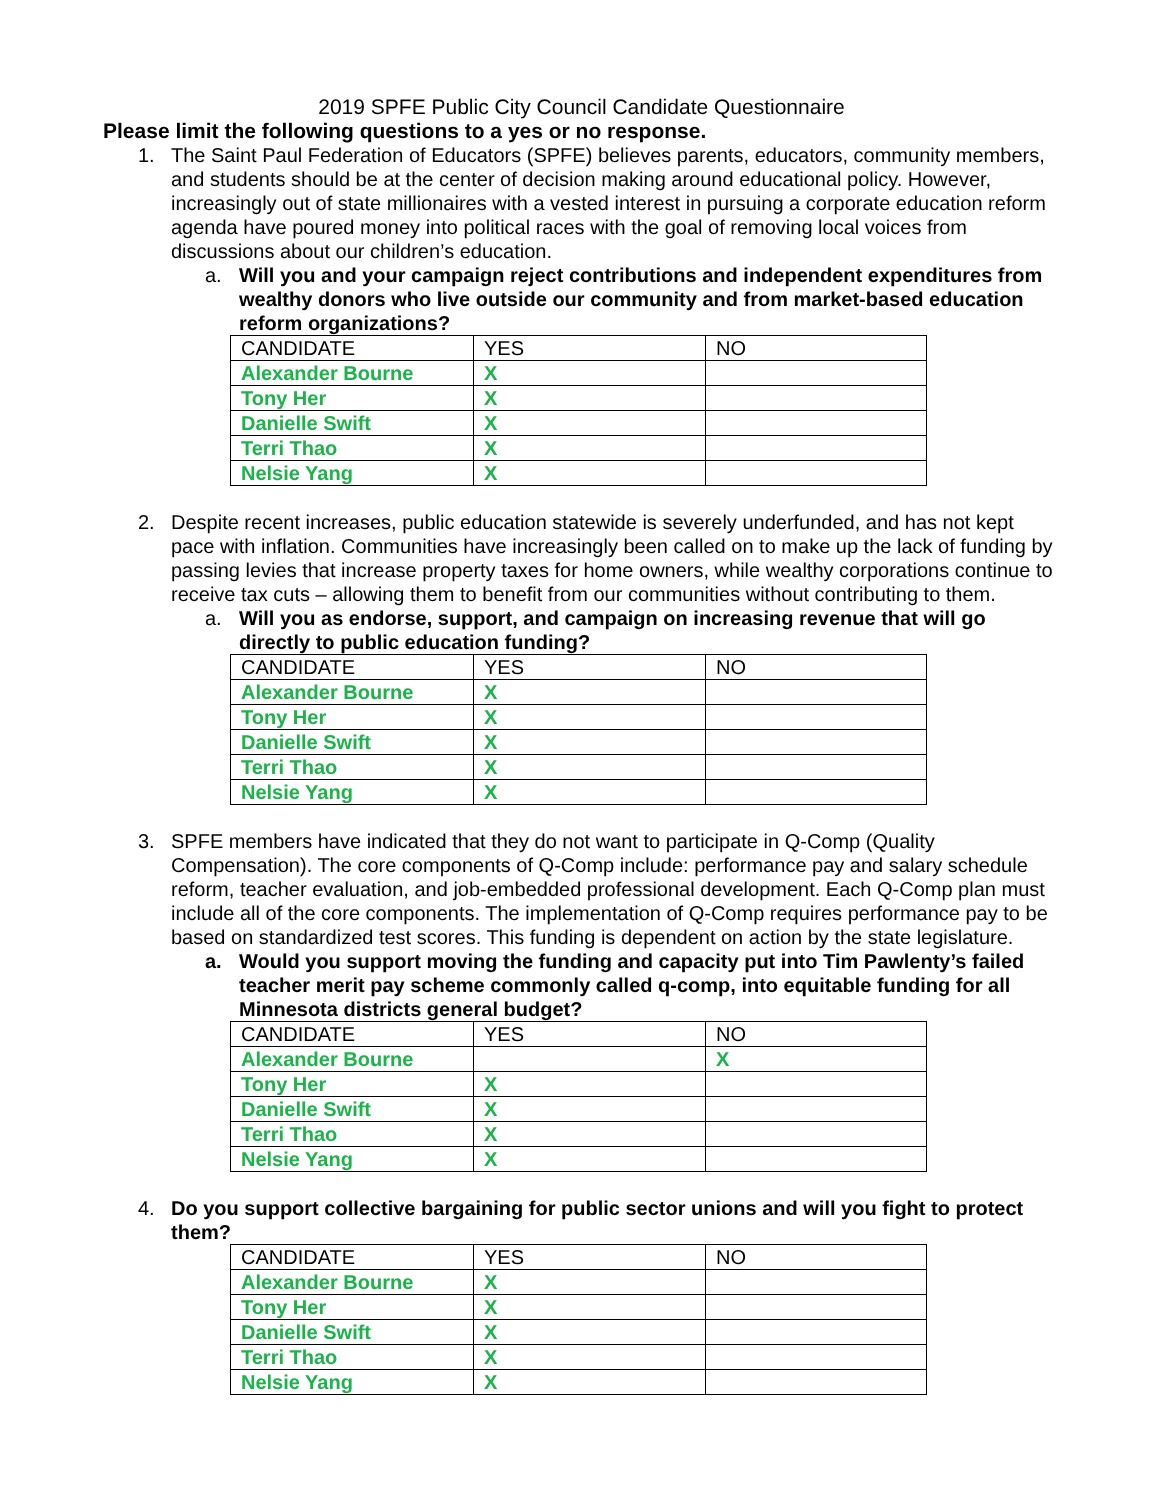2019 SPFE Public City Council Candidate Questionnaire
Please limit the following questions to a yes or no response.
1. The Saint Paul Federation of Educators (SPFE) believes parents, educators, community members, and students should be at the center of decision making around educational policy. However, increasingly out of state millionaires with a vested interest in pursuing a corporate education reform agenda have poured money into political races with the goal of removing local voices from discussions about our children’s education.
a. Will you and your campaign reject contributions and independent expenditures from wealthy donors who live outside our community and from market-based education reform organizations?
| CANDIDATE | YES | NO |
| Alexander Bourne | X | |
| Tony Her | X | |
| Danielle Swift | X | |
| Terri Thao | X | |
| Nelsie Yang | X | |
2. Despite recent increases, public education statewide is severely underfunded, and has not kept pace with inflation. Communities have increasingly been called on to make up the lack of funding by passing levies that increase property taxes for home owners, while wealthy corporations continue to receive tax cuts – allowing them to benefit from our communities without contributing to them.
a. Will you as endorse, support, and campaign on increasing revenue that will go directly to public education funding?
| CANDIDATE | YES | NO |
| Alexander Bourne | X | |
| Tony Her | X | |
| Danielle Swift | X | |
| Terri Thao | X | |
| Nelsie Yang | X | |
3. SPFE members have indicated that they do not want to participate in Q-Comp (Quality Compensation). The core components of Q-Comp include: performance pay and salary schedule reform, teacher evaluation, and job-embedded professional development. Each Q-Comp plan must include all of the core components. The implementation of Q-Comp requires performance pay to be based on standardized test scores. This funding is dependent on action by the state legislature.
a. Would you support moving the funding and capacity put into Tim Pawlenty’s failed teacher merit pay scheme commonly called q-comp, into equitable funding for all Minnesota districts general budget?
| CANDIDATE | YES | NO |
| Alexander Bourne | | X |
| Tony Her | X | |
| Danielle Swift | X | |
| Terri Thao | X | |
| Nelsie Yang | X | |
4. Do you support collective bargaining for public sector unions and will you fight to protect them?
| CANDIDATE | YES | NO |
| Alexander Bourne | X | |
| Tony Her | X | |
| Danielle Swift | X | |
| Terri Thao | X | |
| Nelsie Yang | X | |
····················
The response consists of the lines above that contain "campaign".

**Solved problem:**
a. Will you and your campaign reject contributions and independent expenditures from wealthy donors who live outside our community and from market-based education reform organizations?
a. Will you as endorse, support, and campaign on increasing revenue that will go directly to public education funding?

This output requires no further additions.